### EXERCISE DESCRIPTION
Return the whole listing unchanged. Drop the images.

### RECORD EXCERPTS

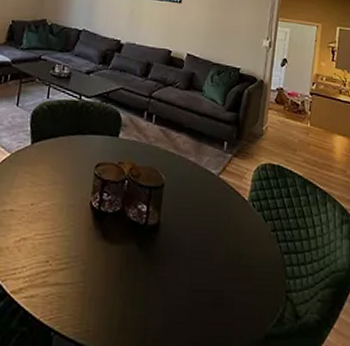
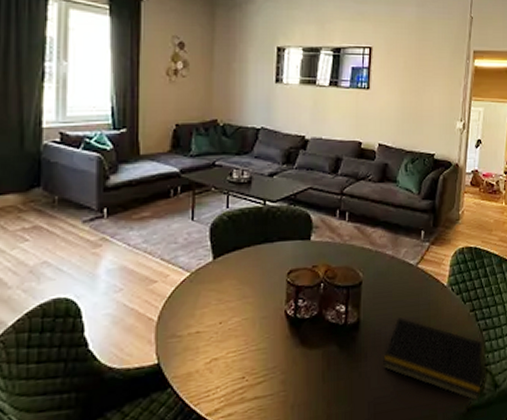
notepad: none [179,226,284,330] -> present [382,318,483,402]

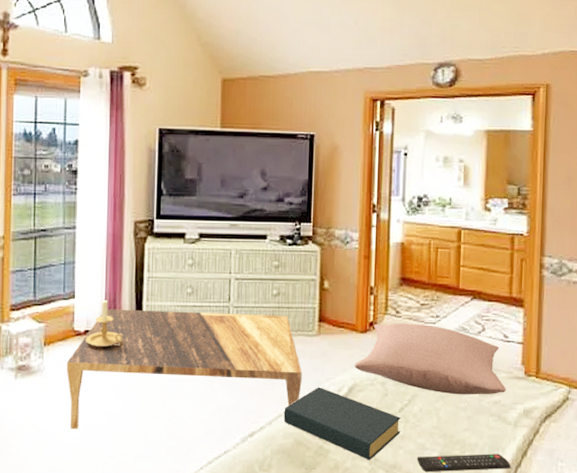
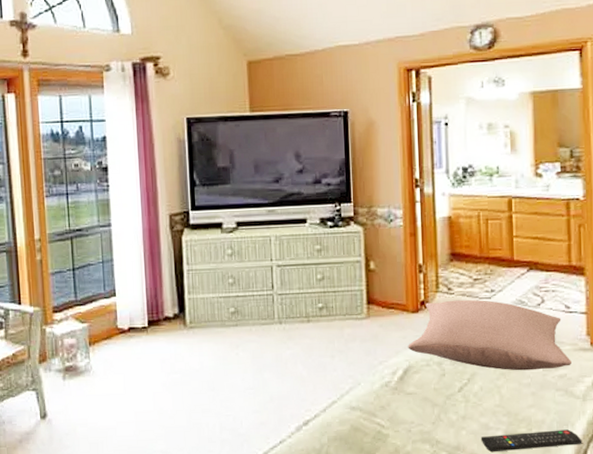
coffee table: present [66,309,302,429] -> none [113,299,354,427]
candle holder: present [86,298,123,347] -> none [130,294,167,344]
hardback book: present [283,386,402,461] -> none [337,370,462,443]

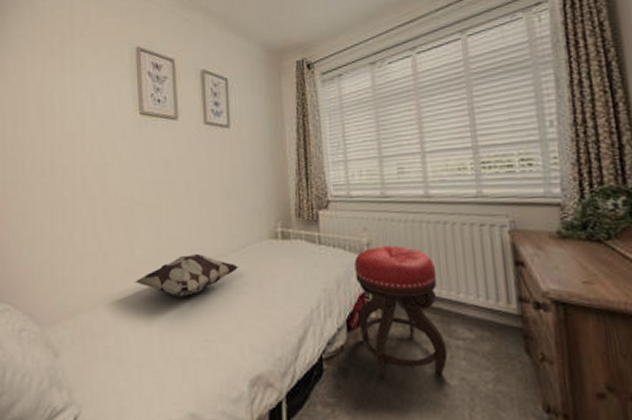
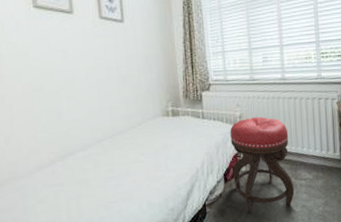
decorative pillow: present [134,253,240,298] -> none [38,132,137,170]

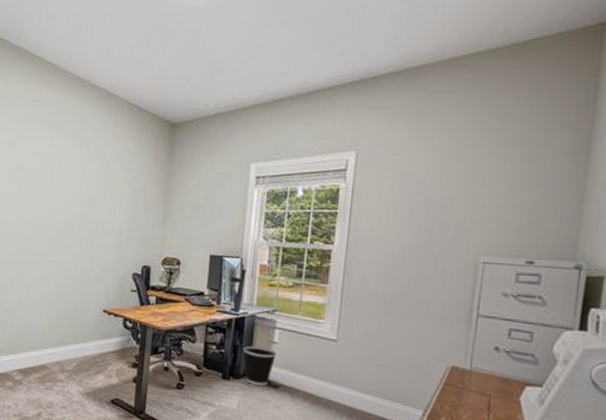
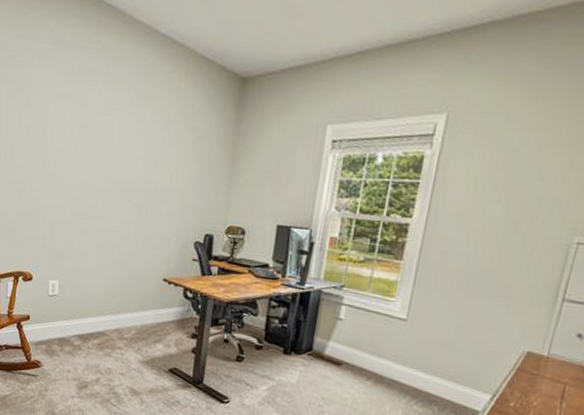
wastebasket: present [243,345,277,386] -> none [307,321,342,363]

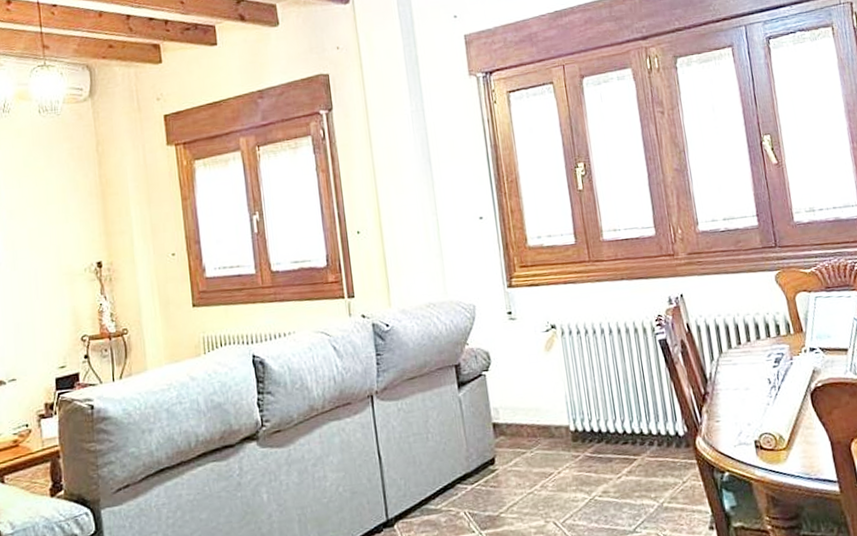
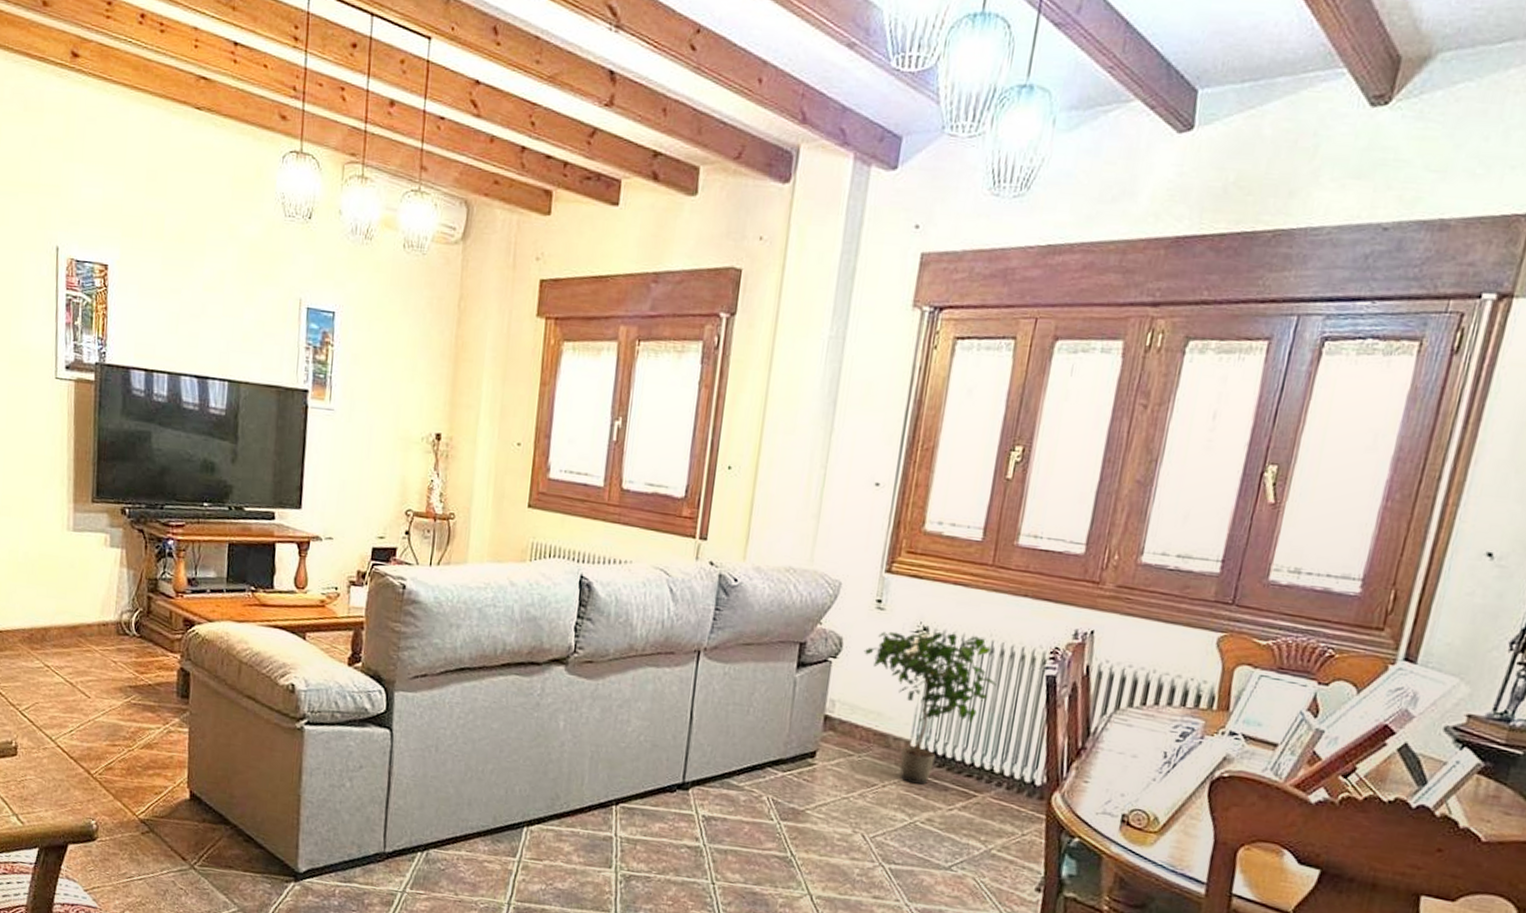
potted plant: none [509,322,623,464] -> present [863,631,996,785]

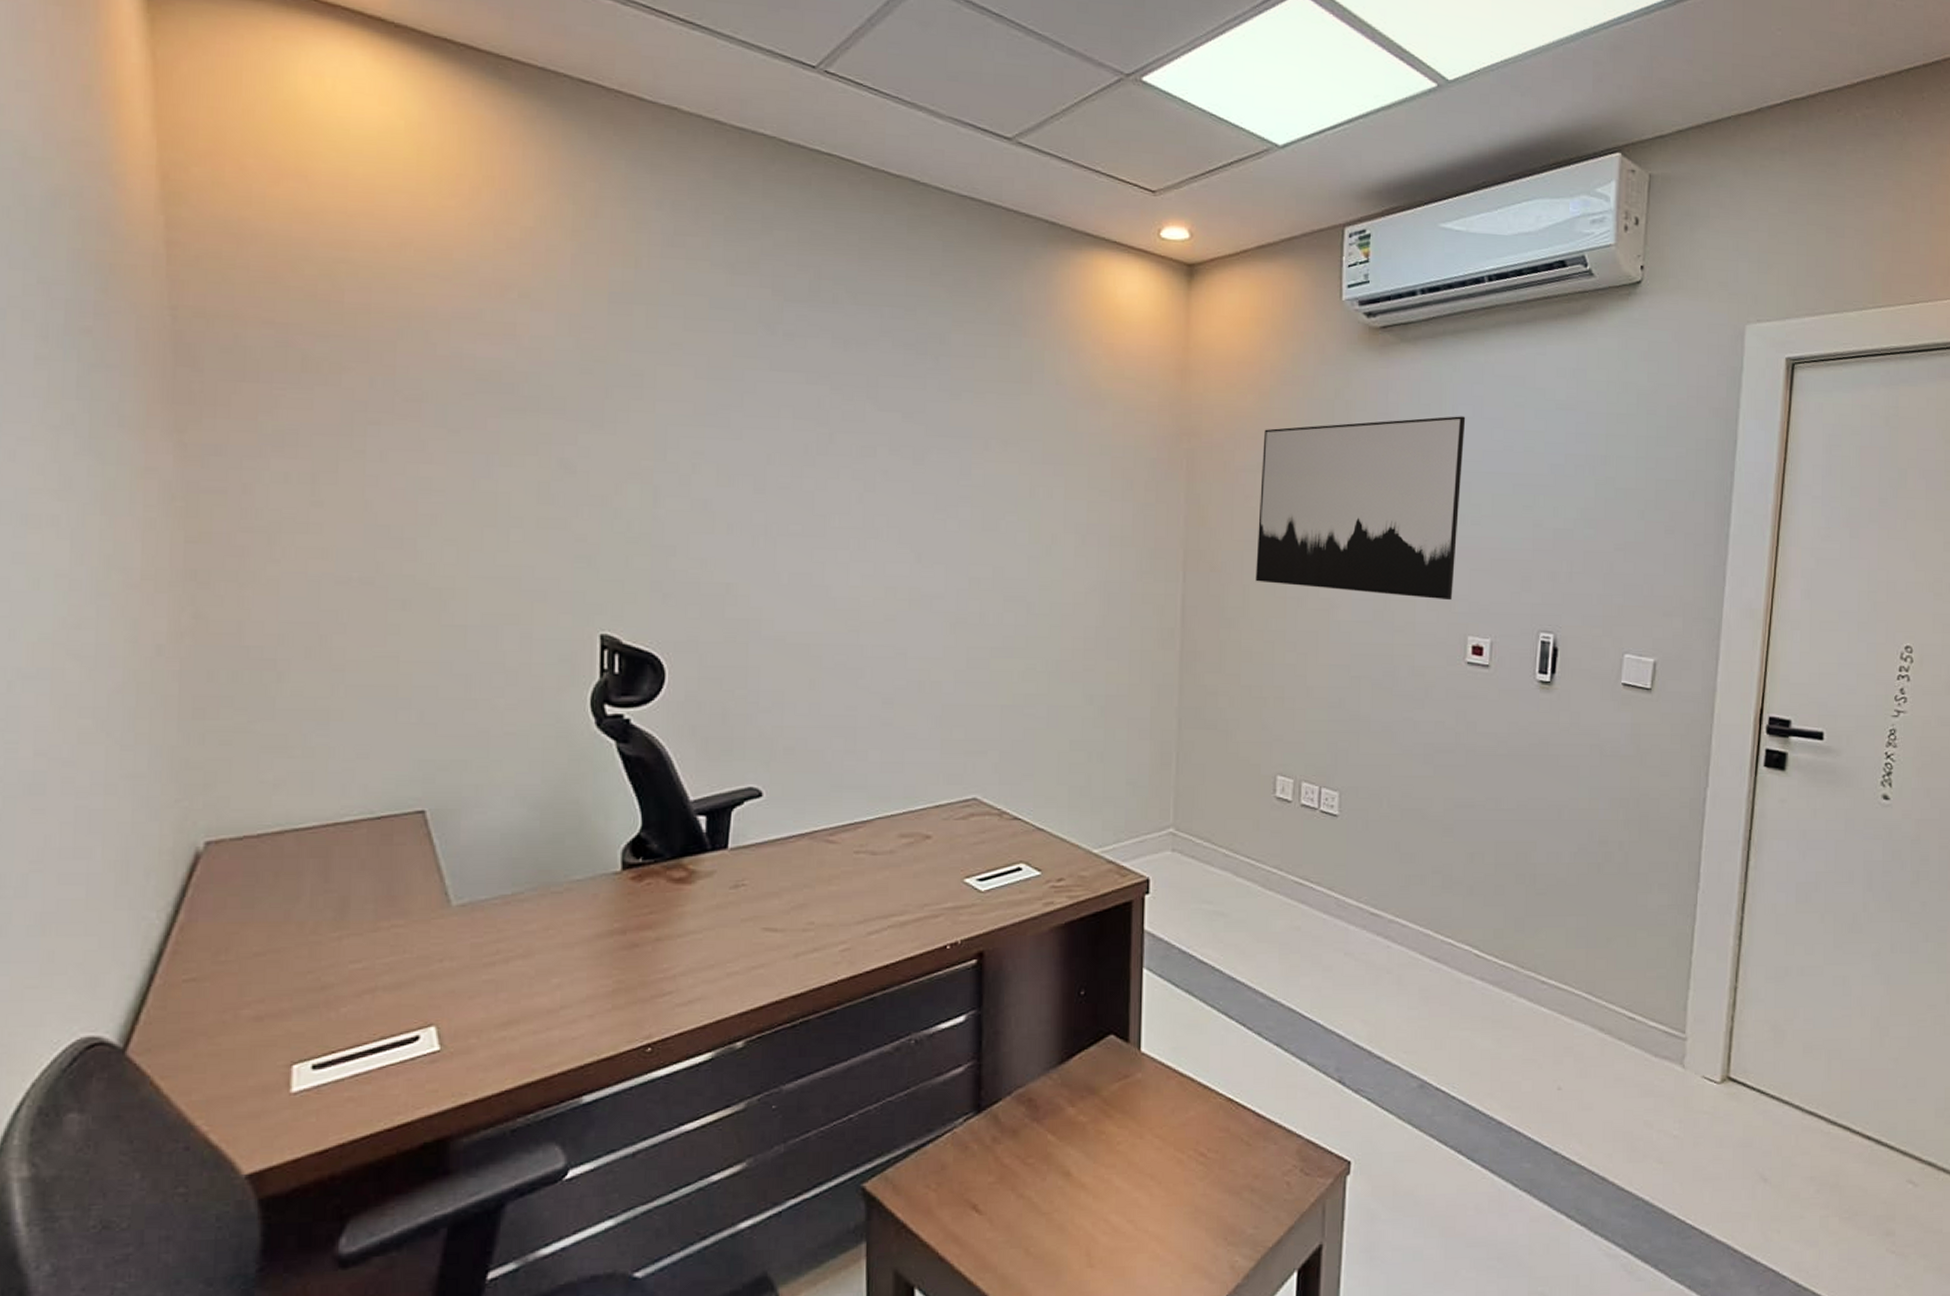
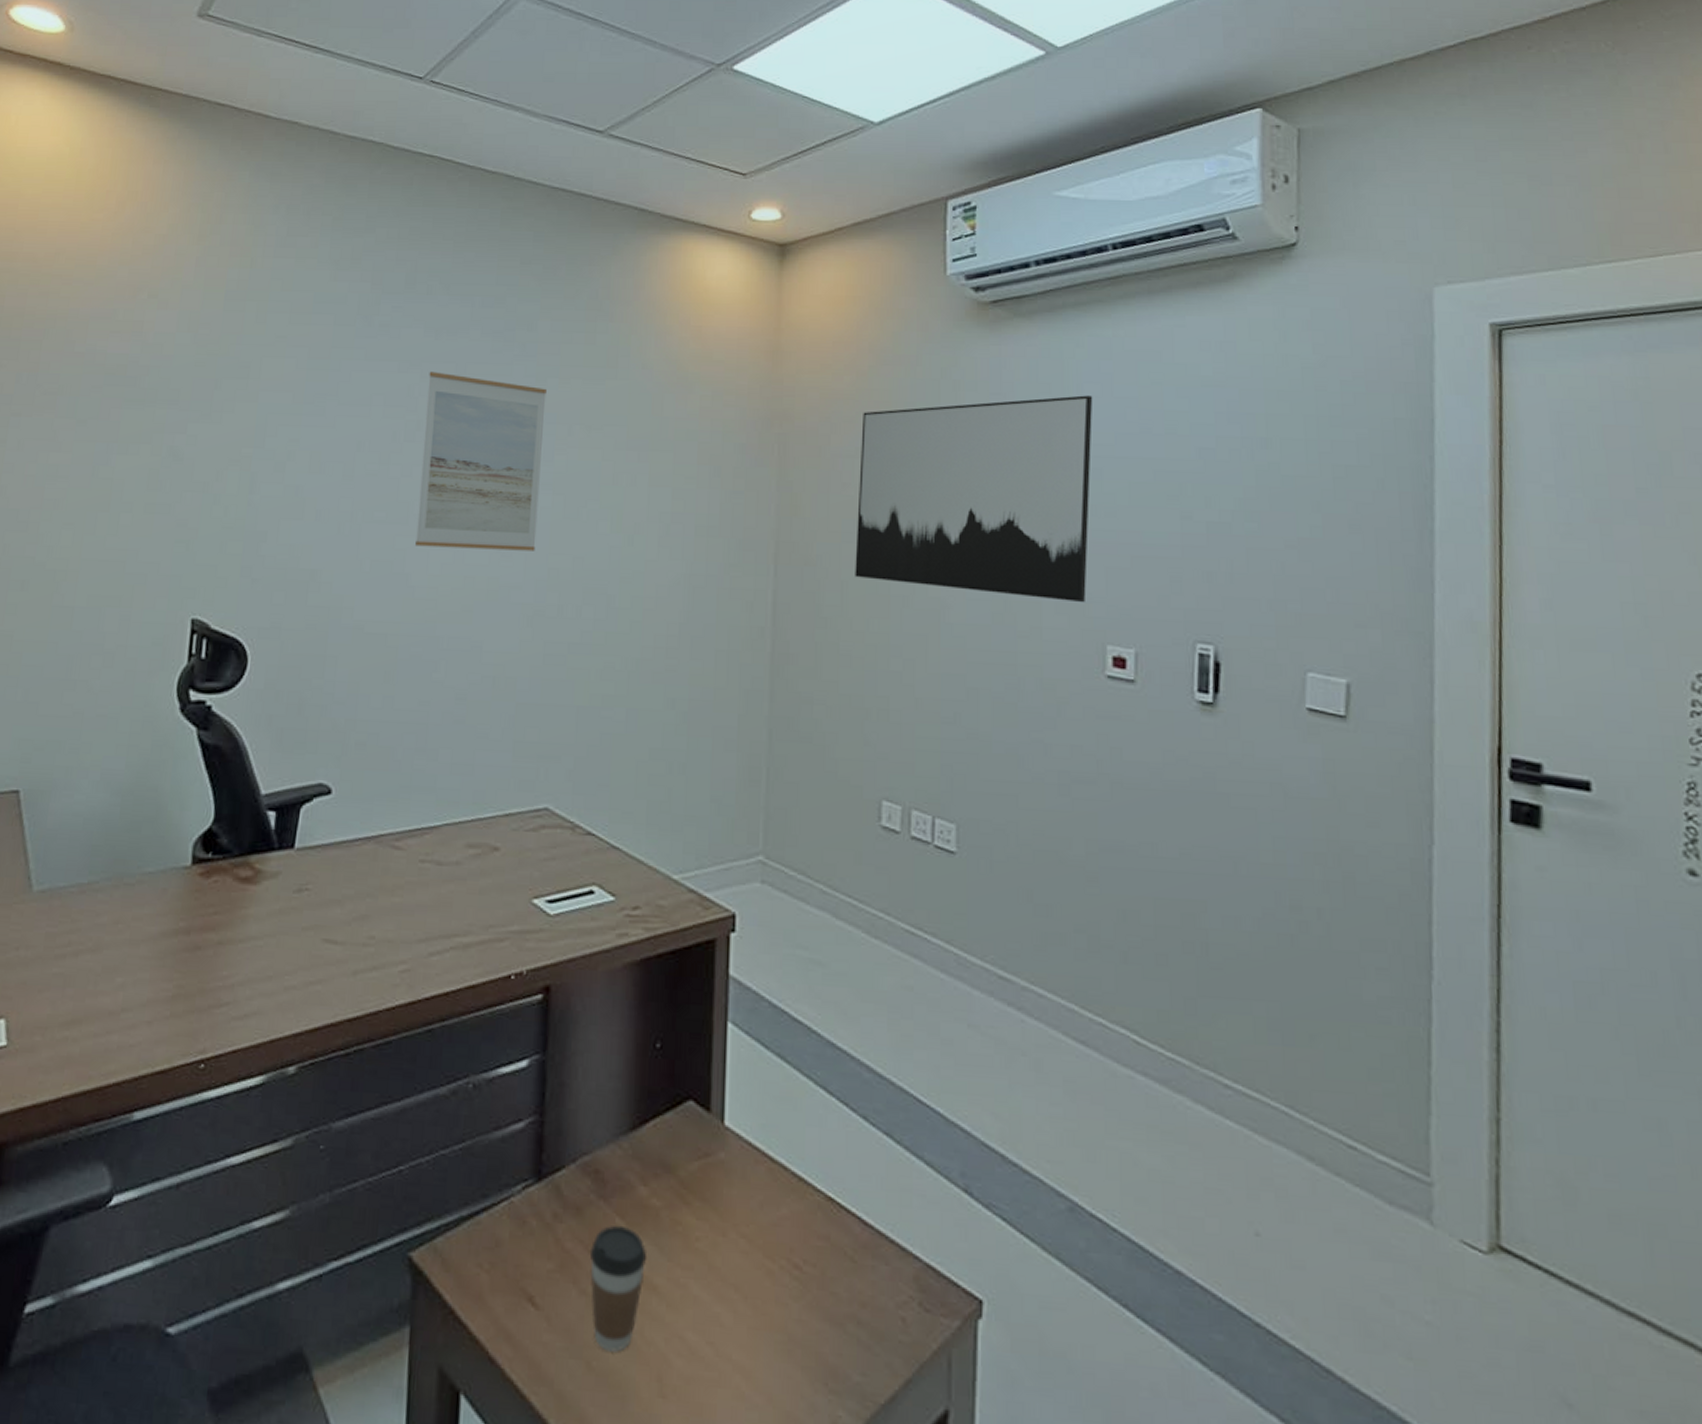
wall art: none [834,383,962,562] -> present [415,371,547,551]
coffee cup: none [1025,1140,1076,1239] -> present [589,1225,647,1352]

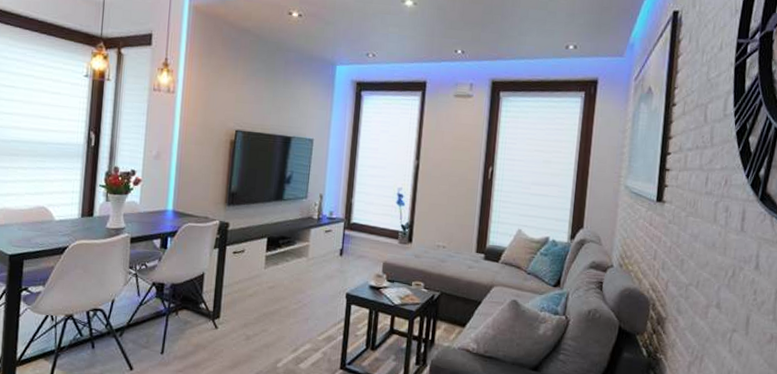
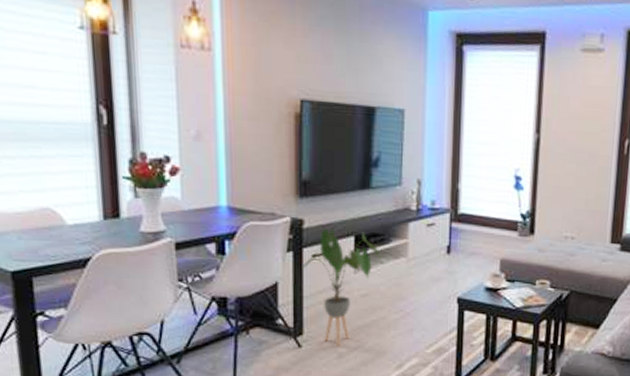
house plant: none [224,231,287,329] -> present [302,229,381,346]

### OUTPUT BELOW
notepad: none [179,226,284,330] -> present [382,318,483,402]

coffee table: present [66,309,302,429] -> none [113,299,354,427]
candle holder: present [86,298,123,347] -> none [130,294,167,344]
hardback book: present [283,386,402,461] -> none [337,370,462,443]

decorative pillow: present [134,253,240,298] -> none [38,132,137,170]

wastebasket: present [243,345,277,386] -> none [307,321,342,363]

potted plant: none [509,322,623,464] -> present [863,631,996,785]

wall art: none [834,383,962,562] -> present [415,371,547,551]
coffee cup: none [1025,1140,1076,1239] -> present [589,1225,647,1352]

house plant: none [224,231,287,329] -> present [302,229,381,346]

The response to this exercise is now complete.